Sur les perspectives des réserves biologiques

En commémoration de la Journée mondiale des zones humides, le ministère chargé des eaux et forêts a organisé, le week-end dernier, à l’université Al Akhawayn à Ifrane, un séminaire sur « Les zones humides et leurs valeurs culturelles ».
Organisée en collaboration avec l’Institut scientifique de l’Université Mohammed V et la Province d’Ifrane, cette manifestation a été marquée par la participation d’une pléiade de chercheurs et de spécialistes d’organismes internationaux et des départements ministériels concernés qui ont examiné les différents aspects de l’application au niveau du Maroc des clauses de la convention internationale sur la protection des zones humides (Convention Ramsar).
L’objectif du séminaire est de sensibiliser un large public aux valeurs, tant écologiques que culturelles, des zones humides qui représentent 6 pc de la superficie émergée de la planète et constituent d’importants réservoirs d’eau.

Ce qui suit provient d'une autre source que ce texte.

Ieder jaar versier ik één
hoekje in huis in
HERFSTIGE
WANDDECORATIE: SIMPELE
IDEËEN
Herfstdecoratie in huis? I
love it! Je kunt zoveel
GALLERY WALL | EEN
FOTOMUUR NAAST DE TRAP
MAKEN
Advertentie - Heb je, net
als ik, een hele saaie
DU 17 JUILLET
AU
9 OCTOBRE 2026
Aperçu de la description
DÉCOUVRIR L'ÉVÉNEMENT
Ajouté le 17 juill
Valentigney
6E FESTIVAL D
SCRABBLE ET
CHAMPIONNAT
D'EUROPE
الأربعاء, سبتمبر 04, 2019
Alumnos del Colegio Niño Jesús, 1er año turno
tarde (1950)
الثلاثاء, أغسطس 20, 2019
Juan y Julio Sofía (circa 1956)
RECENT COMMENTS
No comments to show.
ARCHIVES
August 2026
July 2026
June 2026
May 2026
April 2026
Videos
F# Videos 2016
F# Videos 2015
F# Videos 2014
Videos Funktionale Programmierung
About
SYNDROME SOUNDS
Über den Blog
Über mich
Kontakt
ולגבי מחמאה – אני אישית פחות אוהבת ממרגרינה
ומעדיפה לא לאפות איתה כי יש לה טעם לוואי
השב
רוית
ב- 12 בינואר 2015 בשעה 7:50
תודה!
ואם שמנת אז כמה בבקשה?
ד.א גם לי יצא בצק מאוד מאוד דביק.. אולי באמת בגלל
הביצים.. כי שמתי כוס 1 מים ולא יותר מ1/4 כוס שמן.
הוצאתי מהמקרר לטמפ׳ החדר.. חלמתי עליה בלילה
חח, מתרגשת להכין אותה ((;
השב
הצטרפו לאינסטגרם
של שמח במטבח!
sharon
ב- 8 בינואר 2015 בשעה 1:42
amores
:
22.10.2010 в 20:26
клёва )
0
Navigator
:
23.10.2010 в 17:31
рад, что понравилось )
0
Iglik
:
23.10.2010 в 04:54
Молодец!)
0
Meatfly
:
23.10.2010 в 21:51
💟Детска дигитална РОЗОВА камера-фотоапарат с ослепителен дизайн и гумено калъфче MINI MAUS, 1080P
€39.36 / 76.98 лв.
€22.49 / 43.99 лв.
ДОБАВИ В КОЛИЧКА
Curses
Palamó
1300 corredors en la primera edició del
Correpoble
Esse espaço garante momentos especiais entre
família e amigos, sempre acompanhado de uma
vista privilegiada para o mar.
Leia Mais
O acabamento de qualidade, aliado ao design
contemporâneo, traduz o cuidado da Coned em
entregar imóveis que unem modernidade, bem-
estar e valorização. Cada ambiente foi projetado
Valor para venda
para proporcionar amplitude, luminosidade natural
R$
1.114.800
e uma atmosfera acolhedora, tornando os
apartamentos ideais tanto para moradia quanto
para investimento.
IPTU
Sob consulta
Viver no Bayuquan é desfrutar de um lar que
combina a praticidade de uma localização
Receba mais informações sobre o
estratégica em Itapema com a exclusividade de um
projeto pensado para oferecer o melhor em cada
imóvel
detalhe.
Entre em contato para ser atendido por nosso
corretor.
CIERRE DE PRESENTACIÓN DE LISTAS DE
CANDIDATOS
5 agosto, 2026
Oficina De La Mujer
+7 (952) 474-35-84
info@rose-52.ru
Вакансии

Aujourd’hui, la protection et la préservation de ces milieux naturels est d’autant plus primordiale qu’ils remplissent de nombreuses fonctions vitales, notamment l’épuration et le stockage des eaux, le renouvellement de la nappe phréatique, la protection contre les tempêtes et la maîtrise des crues, ainsi que la stabilisation du littoral et la protection contre l’érosion.
En effet, et comme l’a souligné le directeur de la conservation des ressources forestières au ministère chargé des eaux et forêts lors de la séance d’ouverture, ces zones qui recèlent une diversité biologique et écologique extraordinaire, restent parmi les milieux les plus menacés au monde à cause de la surexploitation de leurs ressources, du drainage dont elles font l’objet et surtout de la pollution qu’elles subissent.
Le programme du séminaire a porté sur des exposées et interventions traitant notamment des « Zones humides au Maroc ? réalisations et perspectives », du « Plan national d’aménagement des bassins versants », de l’ « Application des critères ornithologiques de la convention Ramsar aux zones humides du Maroc » et des « Potentialités et conservation des zones humides du Moyen-Atlas».
Des posters et expositions sur le projet du Parc naturel d’Ifrane et les impacts humains sur les zones humides du Maroc, ainsi qu’une visite au site naturel Afennourir à Ifrane, ont été également au programme de cette manifestation.
A signaler que la convention Ramsar, dite aussi convention sur les zones humides, est un traité intergouvernemental adopté, le 2 février 1971 à Ramsar (ville iranienne).
La convention, qui regroupe actuellement plus de 100 parties contractuelles, a pour mission de favoriser la conservation et l’utilisation rationnelle des zones humides.
Le Maroc a adhéré à ce traité en 1980 en inscrivant quatre zones humides sur la liste de Ramsar. Il s’agit respectivement des réserves biologiques de Sidi Bou Ghaba (650 ha) et de Merja Zerga (7300 ha), situées dans la région de Kénitra, de la réserve biologique de Khnifiss (6500 ha) qui est une lagune côtière au sud de Tan-Tan, et de la réserve d’Aguelmam Afennourir (250 ha), qui est un lac de montagne permanent à 40 km au Sud-ouest dIfrane.